Auch Russland äußerte sich verhalten. Moskau respektiere die Entscheidung, sagte Kremlsprecher Dmitri Peskow laut Agentur Tass. Präsident Wladimir Putin habe mehrfach betont, wie wichtig ein atomares Gleichgewicht für die internationale Sicherheit sei. Die EUAußenbeauftragte Federica Mogherini erklärte in Brüssel, das Nobelkomitee habe in „unserer schwierigen und chaotischen Welt“erneut auf eine der größten Bedrohungen unserer Zeit hingewiesen. Sie betonte, die EU werde weiter sicherstellen, dass das Abkommen mit Iran von allen Seiten voll erfüllt werde. Der Ratsvorsitzende der Evangelischen Kirche in Deutschland (EKD), Heinrich Bedford-Strohm, betonte, die Welt brauche einen deutlichen Widerspruch gegen eine neue Spirale der Aufrüstung: „Nach den nuklearen Katastrophen des 20. und 21. Jahrhunderts halten die Kirchen heute mehr denn je an der Vision einer atomwaffenfreien Welt fest.“
Druck auf Bundesregierung
Der Preis an Ican setze diejenigen Regierungen unter Druck, die das Atomwaffenverbot noch nicht unterschrieben haben, sagte der Friedensbeauftragte der EKD, Renke Brahms. Gerade in Zeiten verbaler Eskalation zwischen Nordkorea und den USA sollte die Bundesregierung die Umsetzung des Abkommens unterstützen und entsprechend auf die NatoPartner einwirken. Die atomkritische Ärzteorganisation IPPNW erhofft sich von der Auszeichnung für Ican Rückenwind für die Friedensbewegung. Der Preis werde das Engagement für den Atomwaffenverbotsvertrag stärken.

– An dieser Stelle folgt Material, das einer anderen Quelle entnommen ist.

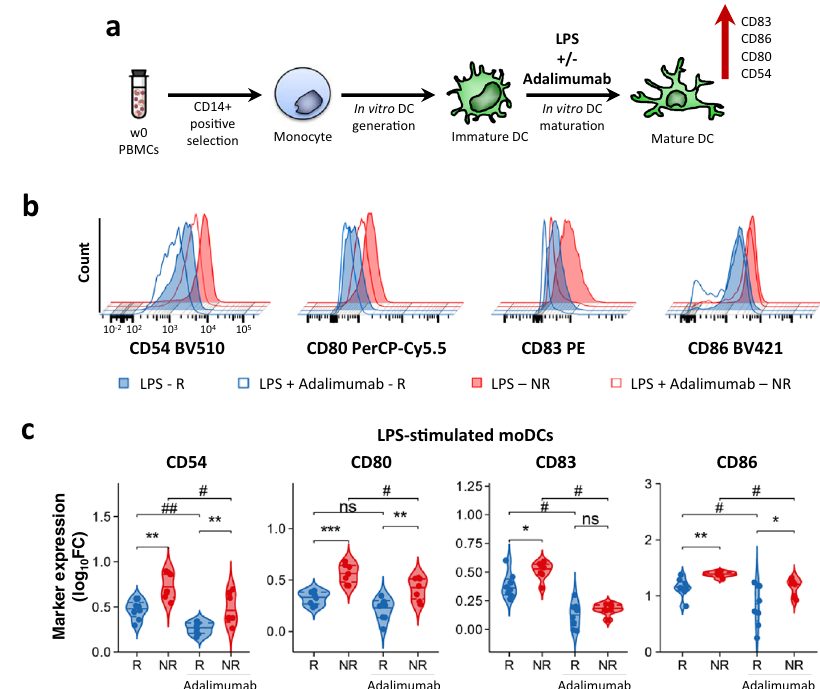
Fig. 3 LPS induces increased moDC maturation in adalimumab non-responders. a moDCs were generated in vitro from monocytes obtained from w0 PBMCs. Maturation was induced by adding LPS in the presence or absence of adalimumab. b Representative fl ow overlay histograms of maturation markers expression in LPS-matured ( fi lled) and LPS + adalimumab (empty) moDCs generated in PASI75 adalimumab responders (R, blue) and non- responders (NR, red). c Violin plot graphs of maturation markers expression (measured as log10FC MFI vs Immature DCs) in PASI-75 adalimumab responders (blue, n = 8) and non-responders (red, n = 7). ( p CD54 RvsNR = 0.0012, RvsNR A = 0.0037; # CD54 = 0.0156, ## CD54 = 0.0078; p CD80 RvsNR = 0.0003, RvsNR A = 0.0037; # CD80 = 0.0156; p CD83 RvsNR = 0.04; # CD83 RvsR-A = 0.0156, NRvsNR-A = 0.0156; p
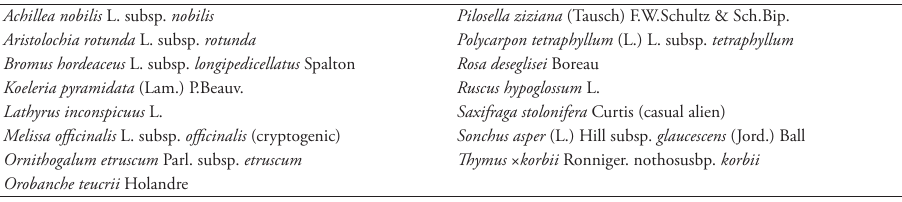
Table 3. List of taxa new for Basilicata. Achillea nobilis L. subsp. nobilis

Der Friedensnobelpreis ist die höchste Auszeichnung für Friedensbemühungen weltweit. Im vergangenen Jahr wurde der kolumbianische Präsident Juan Manuel Santos für den Friedensprozess mit der FarcGuerilla ausgezeichnet. In diesem Jahr ist der Preis mit neun Millionen schwedischen Kronen (945 000 Euro) dotiert. Er wird am 10. Dezember, dem Todestag des Preisstifters Alfred Nobel, in Oslo offiziell vergeben.